What the exercise asks >> Please reproduce the sea otter article word for word between "That was followed" and "U.S. Fish and Wildlife.", inclusive.

Excerpted text >>
Hungry otters stray into fishermen’s territory
Associated Press Writer
LOS ANGELES – The first hint of trouble in trying to save endangered sea otters and protect fishermen competing for the shellfish the creatures eat was when bureaucrats drew a line in the ocean separating the two.
That was followed by an unsuccessful attempt to create a colony for the creatures on a distant island and a more disastrous venture to relocate strays who wandered into what was dubbed the “no-otter zone.”
The otters didn’t cooperate and their subsequent rebound in Southern California created a classic man vs. nature conflict that could alter a two-decade recovery program and raises the question of what species is more endangered: animals or urchin divers.
At the heart of the matter is a well-intentioned attempt to control nature for commerce that backfired.
“It’s a view of the world as if animals are your chess pieces,” said Lilian Carswell, who oversees otter recovery at U.S. Fish and Wildlife.
The agency long ago abandoned the costly and ineffective transfer policy, but environmentalists who claim the otters are being targeted filed a lawsuit in federal court last year to extend protections for otters that migrate outside the artificial boundaries.
“They’re moving into a hostile environment,” said Allison Ford with The Otter Project, which sued the Department of Interior and Fish and Wildlife. “We’ve heard anecdotal evidence of otters being shot, harassed and run over by boats.”
Shellfish divers liken the voracious mammals to locusts of the sea and fear that giving the critters free rein will jeopardize their industry. Fishermen deny harming the otters, but claim the animals have devastated the sea urchin population wherever they’ve gone.
“Based on historic action we think eventually they’ll wipe out the shellfish industry in California,” said Vern Goehring, executive director of the California Sea Urchin Commission.

Records excerpted from a collection

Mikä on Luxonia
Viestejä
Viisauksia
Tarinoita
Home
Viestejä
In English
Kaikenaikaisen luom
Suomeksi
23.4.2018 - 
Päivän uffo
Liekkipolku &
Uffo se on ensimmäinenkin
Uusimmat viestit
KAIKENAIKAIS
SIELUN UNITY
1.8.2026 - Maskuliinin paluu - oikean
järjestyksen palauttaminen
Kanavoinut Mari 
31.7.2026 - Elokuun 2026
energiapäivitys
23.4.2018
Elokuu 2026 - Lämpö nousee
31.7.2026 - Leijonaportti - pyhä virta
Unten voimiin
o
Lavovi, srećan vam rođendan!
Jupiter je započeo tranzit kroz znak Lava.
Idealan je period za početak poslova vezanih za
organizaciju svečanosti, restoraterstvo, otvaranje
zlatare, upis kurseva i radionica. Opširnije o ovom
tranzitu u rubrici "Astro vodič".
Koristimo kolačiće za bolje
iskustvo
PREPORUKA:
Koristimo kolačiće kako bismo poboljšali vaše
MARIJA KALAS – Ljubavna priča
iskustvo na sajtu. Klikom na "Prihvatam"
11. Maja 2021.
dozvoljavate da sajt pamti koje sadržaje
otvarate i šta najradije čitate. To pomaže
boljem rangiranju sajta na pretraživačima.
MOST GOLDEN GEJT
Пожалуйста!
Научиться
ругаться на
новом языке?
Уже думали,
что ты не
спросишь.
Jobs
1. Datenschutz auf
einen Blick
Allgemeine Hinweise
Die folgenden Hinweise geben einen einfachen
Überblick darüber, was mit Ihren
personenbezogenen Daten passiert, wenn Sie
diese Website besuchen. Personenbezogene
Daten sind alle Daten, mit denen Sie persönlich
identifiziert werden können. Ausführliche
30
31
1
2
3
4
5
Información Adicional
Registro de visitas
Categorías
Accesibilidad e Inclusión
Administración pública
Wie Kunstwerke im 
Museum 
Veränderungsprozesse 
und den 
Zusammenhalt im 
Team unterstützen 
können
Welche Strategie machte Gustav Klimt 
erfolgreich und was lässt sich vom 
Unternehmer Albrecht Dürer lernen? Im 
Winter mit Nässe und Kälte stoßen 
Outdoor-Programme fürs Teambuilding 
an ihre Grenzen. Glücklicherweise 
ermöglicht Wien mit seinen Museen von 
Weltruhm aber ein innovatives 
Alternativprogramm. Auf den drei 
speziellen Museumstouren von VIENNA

Answer for this exercise >>
That was followed by an unsuccessful attempt to create a colony for the creatures on a distant island and a more disastrous venture to relocate strays who wandered into what was dubbed the “no-otter zone.”
The otters didn’t cooperate and their subsequent rebound in Southern California created a classic man vs. nature conflict that could alter a two-decade recovery program and raises the question of what species is more endangered: animals or urchin divers.
At the heart of the matter is a well-intentioned attempt to control nature for commerce that backfired.
“It’s a view of the world as if animals are your chess pieces,” said Lilian Carswell, who oversees otter recovery at U.S. Fish and Wildlife.